### EXERCISE BRIEF
Output every entry below exactly, without its pictures.

Rendered images with source text:
══════
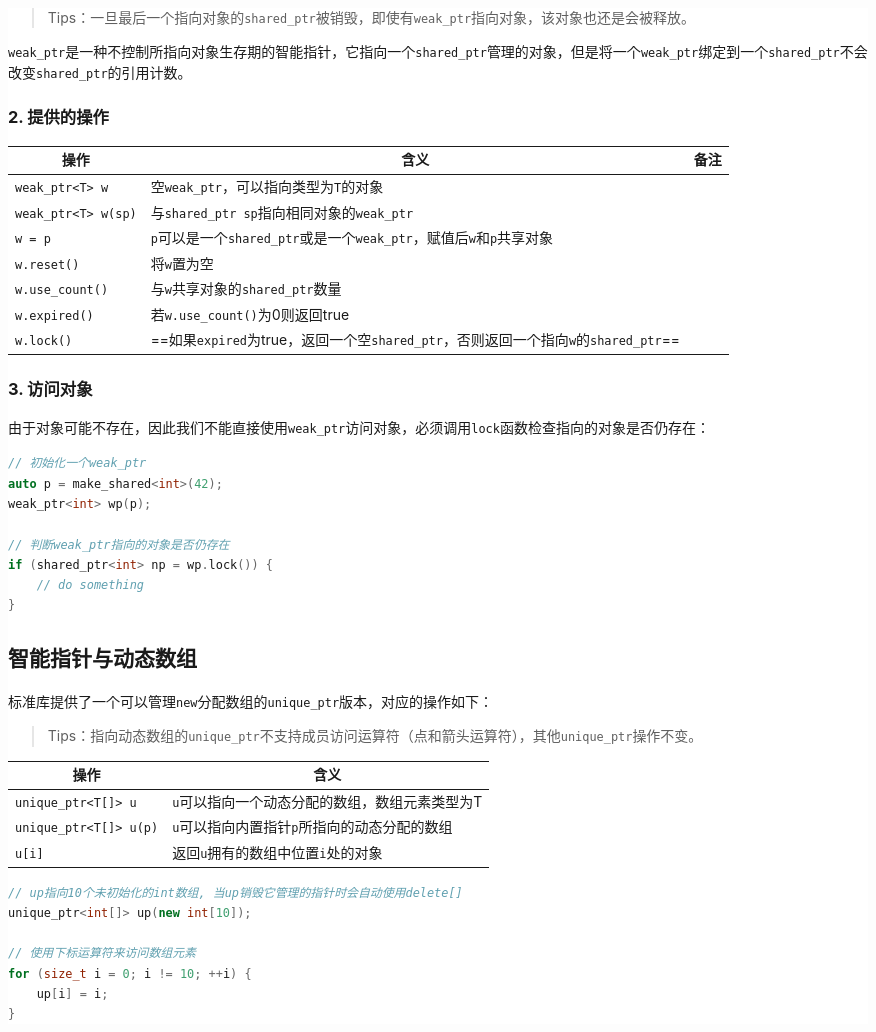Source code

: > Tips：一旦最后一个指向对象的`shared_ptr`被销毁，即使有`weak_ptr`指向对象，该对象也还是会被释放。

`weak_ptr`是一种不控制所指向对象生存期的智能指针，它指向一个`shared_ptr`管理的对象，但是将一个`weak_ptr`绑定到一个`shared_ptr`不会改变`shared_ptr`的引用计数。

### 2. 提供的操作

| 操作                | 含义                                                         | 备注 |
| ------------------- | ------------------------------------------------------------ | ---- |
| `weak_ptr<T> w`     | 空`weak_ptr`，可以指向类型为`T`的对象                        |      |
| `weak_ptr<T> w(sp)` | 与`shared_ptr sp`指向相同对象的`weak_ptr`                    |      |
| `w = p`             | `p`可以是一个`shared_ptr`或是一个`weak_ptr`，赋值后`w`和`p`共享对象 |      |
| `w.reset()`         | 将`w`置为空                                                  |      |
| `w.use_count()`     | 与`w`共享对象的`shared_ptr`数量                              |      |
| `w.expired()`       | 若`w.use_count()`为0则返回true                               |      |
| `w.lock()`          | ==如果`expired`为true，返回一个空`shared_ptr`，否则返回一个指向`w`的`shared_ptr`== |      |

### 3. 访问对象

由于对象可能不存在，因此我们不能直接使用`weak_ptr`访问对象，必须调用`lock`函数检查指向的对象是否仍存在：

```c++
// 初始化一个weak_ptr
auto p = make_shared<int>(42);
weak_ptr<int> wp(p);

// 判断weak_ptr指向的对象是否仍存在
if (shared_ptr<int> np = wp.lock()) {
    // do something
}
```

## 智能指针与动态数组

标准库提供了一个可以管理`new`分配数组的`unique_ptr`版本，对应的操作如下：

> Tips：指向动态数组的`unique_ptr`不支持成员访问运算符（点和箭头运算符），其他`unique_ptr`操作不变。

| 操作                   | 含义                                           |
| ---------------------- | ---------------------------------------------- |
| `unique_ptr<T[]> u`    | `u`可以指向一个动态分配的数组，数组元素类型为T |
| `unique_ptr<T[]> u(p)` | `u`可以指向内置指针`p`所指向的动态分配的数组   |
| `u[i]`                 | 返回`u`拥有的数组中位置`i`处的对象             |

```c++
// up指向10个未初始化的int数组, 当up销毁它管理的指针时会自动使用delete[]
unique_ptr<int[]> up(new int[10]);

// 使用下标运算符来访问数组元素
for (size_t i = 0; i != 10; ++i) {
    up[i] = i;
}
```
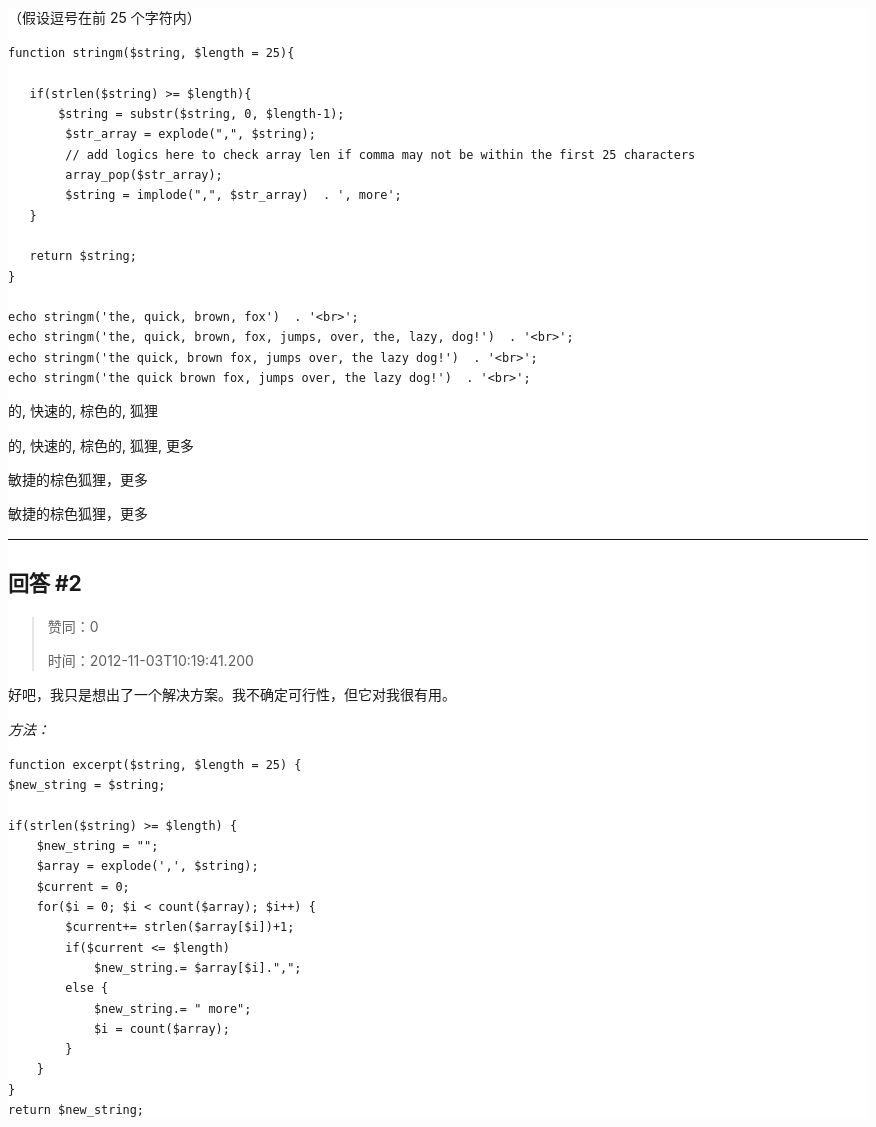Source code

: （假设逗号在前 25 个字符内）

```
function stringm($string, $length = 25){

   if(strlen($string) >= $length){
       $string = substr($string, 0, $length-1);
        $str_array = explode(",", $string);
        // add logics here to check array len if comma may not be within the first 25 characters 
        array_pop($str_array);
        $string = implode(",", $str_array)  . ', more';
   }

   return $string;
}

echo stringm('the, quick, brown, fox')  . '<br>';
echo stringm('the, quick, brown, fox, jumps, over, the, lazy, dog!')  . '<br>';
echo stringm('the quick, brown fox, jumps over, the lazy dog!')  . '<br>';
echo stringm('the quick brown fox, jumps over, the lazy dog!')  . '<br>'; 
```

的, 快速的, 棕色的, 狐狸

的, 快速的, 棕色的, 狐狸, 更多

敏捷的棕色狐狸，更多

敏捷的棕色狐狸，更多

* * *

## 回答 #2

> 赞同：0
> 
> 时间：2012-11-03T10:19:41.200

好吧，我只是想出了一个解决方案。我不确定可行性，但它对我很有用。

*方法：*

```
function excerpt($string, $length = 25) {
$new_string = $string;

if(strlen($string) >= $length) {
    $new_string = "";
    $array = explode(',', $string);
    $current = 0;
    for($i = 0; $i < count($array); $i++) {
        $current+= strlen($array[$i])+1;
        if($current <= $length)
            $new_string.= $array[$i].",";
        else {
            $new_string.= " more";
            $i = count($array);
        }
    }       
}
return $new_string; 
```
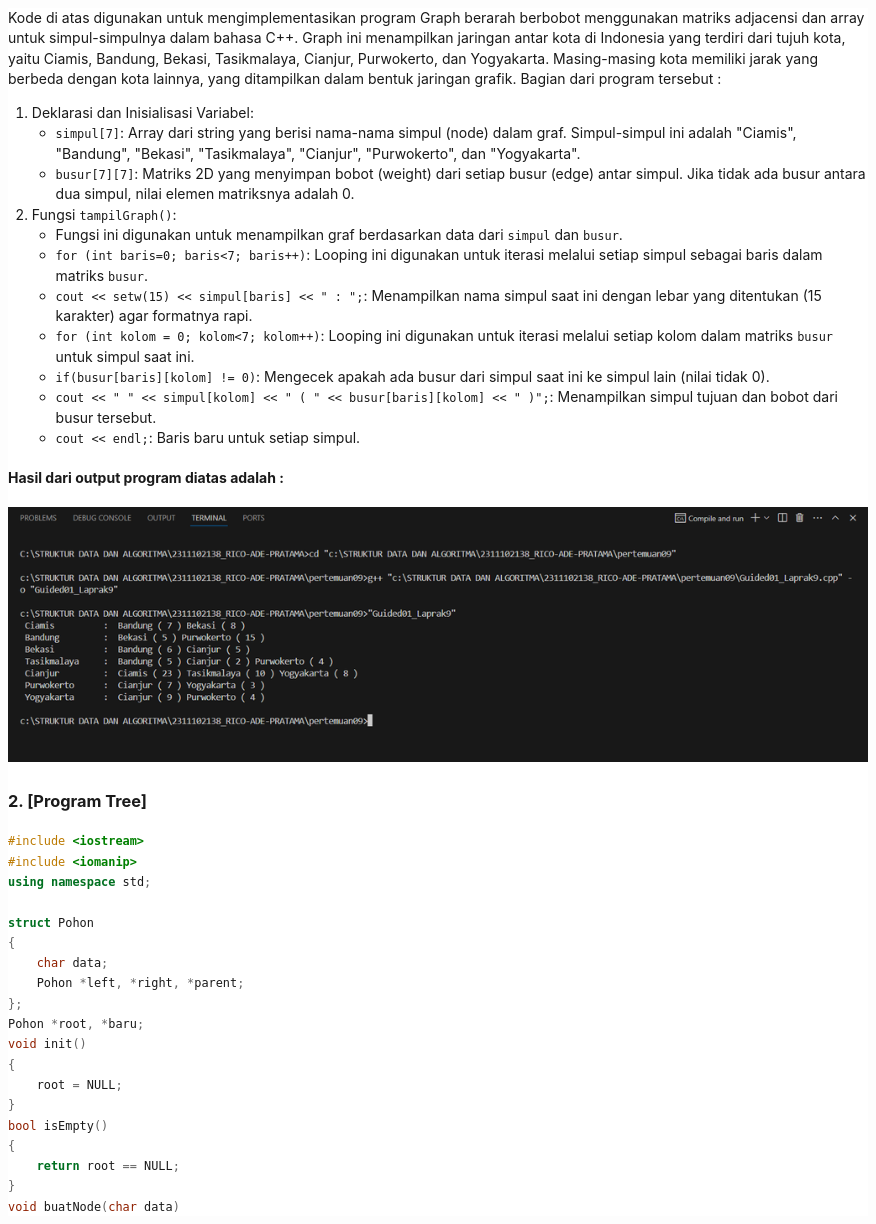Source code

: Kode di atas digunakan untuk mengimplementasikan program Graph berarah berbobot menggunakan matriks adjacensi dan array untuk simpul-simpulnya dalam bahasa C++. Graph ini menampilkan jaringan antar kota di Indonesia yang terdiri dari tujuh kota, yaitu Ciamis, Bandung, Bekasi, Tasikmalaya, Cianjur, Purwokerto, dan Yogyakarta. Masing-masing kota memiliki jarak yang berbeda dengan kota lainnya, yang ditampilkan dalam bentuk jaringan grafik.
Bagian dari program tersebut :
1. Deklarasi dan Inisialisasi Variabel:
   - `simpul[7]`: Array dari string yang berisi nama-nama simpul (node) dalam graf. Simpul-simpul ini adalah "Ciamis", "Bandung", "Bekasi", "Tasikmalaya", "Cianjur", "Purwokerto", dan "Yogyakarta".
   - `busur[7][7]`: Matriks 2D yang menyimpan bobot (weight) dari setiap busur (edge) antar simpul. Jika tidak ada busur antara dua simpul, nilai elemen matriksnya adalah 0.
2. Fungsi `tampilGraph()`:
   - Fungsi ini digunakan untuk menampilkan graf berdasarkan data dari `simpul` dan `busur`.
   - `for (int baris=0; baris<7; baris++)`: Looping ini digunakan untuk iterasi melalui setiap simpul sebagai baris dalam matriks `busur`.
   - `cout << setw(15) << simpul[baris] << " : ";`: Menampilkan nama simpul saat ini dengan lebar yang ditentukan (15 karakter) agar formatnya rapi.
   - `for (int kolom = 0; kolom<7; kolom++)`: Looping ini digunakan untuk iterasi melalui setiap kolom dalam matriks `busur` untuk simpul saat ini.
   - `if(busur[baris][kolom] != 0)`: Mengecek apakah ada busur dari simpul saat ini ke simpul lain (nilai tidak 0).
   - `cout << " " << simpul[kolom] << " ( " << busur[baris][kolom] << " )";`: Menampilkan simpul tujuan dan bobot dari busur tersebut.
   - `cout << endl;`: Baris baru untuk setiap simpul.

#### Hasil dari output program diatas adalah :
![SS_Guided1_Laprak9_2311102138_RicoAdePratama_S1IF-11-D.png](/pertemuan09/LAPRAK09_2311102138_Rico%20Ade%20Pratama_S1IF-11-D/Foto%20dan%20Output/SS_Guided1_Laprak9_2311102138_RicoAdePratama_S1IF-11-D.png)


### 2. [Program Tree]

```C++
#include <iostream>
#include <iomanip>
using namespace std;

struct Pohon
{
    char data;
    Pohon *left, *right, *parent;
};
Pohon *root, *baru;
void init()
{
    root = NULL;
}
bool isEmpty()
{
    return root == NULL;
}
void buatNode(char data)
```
══════
### FINAL ANSWER
Source code

: > Tips：一旦最后一个指向对象的`shared_ptr`被销毁，即使有`weak_ptr`指向对象，该对象也还是会被释放。

`weak_ptr`是一种不控制所指向对象生存期的智能指针，它指向一个`shared_ptr`管理的对象，但是将一个`weak_ptr`绑定到一个`shared_ptr`不会改变`shared_ptr`的引用计数。

### 2. 提供的操作

| 操作                | 含义                                                         | 备注 |
| ------------------- | ------------------------------------------------------------ | ---- |
| `weak_ptr<T> w`     | 空`weak_ptr`，可以指向类型为`T`的对象                        |      |
| `weak_ptr<T> w(sp)` | 与`shared_ptr sp`指向相同对象的`weak_ptr`                    |      |
| `w = p`             | `p`可以是一个`shared_ptr`或是一个`weak_ptr`，赋值后`w`和`p`共享对象 |      |
| `w.reset()`         | 将`w`置为空                                                  |      |
| `w.use_count()`     | 与`w`共享对象的`shared_ptr`数量                              |      |
| `w.expired()`       | 若`w.use_count()`为0则返回true                               |      |
| `w.lock()`          | ==如果`expired`为true，返回一个空`shared_ptr`，否则返回一个指向`w`的`shared_ptr`== |      |

### 3. 访问对象

由于对象可能不存在，因此我们不能直接使用`weak_ptr`访问对象，必须调用`lock`函数检查指向的对象是否仍存在：

```c++
// 初始化一个weak_ptr
auto p = make_shared<int>(42);
weak_ptr<int> wp(p);

// 判断weak_ptr指向的对象是否仍存在
if (shared_ptr<int> np = wp.lock()) {
    // do something
}
```

## 智能指针与动态数组

标准库提供了一个可以管理`new`分配数组的`unique_ptr`版本，对应的操作如下：

> Tips：指向动态数组的`unique_ptr`不支持成员访问运算符（点和箭头运算符），其他`unique_ptr`操作不变。

| 操作                   | 含义                                           |
| ---------------------- | ---------------------------------------------- |
| `unique_ptr<T[]> u`    | `u`可以指向一个动态分配的数组，数组元素类型为T |
| `unique_ptr<T[]> u(p)` | `u`可以指向内置指针`p`所指向的动态分配的数组   |
| `u[i]`                 | 返回`u`拥有的数组中位置`i`处的对象             |

```c++
// up指向10个未初始化的int数组, 当up销毁它管理的指针时会自动使用delete[]
unique_ptr<int[]> up(new int[10]);

// 使用下标运算符来访问数组元素
for (size_t i = 0; i != 10; ++i) {
    up[i] = i;
}
```
Source code

: （假设逗号在前 25 个字符内）

```
function stringm($string, $length = 25){

   if(strlen($string) >= $length){
       $string = substr($string, 0, $length-1);
        $str_array = explode(",", $string);
        // add logics here to check array len if comma may not be within the first 25 characters 
        array_pop($str_array);
        $string = implode(",", $str_array)  . ', more';
   }

   return $string;
}

echo stringm('the, quick, brown, fox')  . '<br>';
echo stringm('the, quick, brown, fox, jumps, over, the, lazy, dog!')  . '<br>';
echo stringm('the quick, brown fox, jumps over, the lazy dog!')  . '<br>';
echo stringm('the quick brown fox, jumps over, the lazy dog!')  . '<br>'; 
```

的, 快速的, 棕色的, 狐狸

的, 快速的, 棕色的, 狐狸, 更多

敏捷的棕色狐狸，更多

敏捷的棕色狐狸，更多

* * *

## 回答 #2

> 赞同：0
> 
> 时间：2012-11-03T10:19:41.200

好吧，我只是想出了一个解决方案。我不确定可行性，但它对我很有用。

*方法：*

```
function excerpt($string, $length = 25) {
$new_string = $string;

if(strlen($string) >= $length) {
    $new_string = "";
    $array = explode(',', $string);
    $current = 0;
    for($i = 0; $i < count($array); $i++) {
        $current+= strlen($array[$i])+1;
        if($current <= $length)
            $new_string.= $array[$i].",";
        else {
            $new_string.= " more";
            $i = count($array);
        }
    }       
}
return $new_string; 
```
Source code

: Kode di atas digunakan untuk mengimplementasikan program Graph berarah berbobot menggunakan matriks adjacensi dan array untuk simpul-simpulnya dalam bahasa C++. Graph ini menampilkan jaringan antar kota di Indonesia yang terdiri dari tujuh kota, yaitu Ciamis, Bandung, Bekasi, Tasikmalaya, Cianjur, Purwokerto, dan Yogyakarta. Masing-masing kota memiliki jarak yang berbeda dengan kota lainnya, yang ditampilkan dalam bentuk jaringan grafik.
Bagian dari program tersebut :
1. Deklarasi dan Inisialisasi Variabel:
   - `simpul[7]`: Array dari string yang berisi nama-nama simpul (node) dalam graf. Simpul-simpul ini adalah "Ciamis", "Bandung", "Bekasi", "Tasikmalaya", "Cianjur", "Purwokerto", dan "Yogyakarta".
   - `busur[7][7]`: Matriks 2D yang menyimpan bobot (weight) dari setiap busur (edge) antar simpul. Jika tidak ada busur antara dua simpul, nilai elemen matriksnya adalah 0.
2. Fungsi `tampilGraph()`:
   - Fungsi ini digunakan untuk menampilkan graf berdasarkan data dari `simpul` dan `busur`.
   - `for (int baris=0; baris<7; baris++)`: Looping ini digunakan untuk iterasi melalui setiap simpul sebagai baris dalam matriks `busur`.
   - `cout << setw(15) << simpul[baris] << " : ";`: Menampilkan nama simpul saat ini dengan lebar yang ditentukan (15 karakter) agar formatnya rapi.
   - `for (int kolom = 0; kolom<7; kolom++)`: Looping ini digunakan untuk iterasi melalui setiap kolom dalam matriks `busur` untuk simpul saat ini.
   - `if(busur[baris][kolom] != 0)`: Mengecek apakah ada busur dari simpul saat ini ke simpul lain (nilai tidak 0).
   - `cout << " " << simpul[kolom] << " ( " << busur[baris][kolom] << " )";`: Menampilkan simpul tujuan dan bobot dari busur tersebut.
   - `cout << endl;`: Baris baru untuk setiap simpul.

#### Hasil dari output program diatas adalah :
![SS_Guided1_Laprak9_2311102138_RicoAdePratama_S1IF-11-D.png](/pertemuan09/LAPRAK09_2311102138_Rico%20Ade%20Pratama_S1IF-11-D/Foto%20dan%20Output/SS_Guided1_Laprak9_2311102138_RicoAdePratama_S1IF-11-D.png)


### 2. [Program Tree]

```C++
#include <iostream>
#include <iomanip>
using namespace std;

struct Pohon
{
    char data;
    Pohon *left, *right, *parent;
};
Pohon *root, *baru;
void init()
{
    root = NULL;
}
bool isEmpty()
{
    return root == NULL;
}
void buatNode(char data)
```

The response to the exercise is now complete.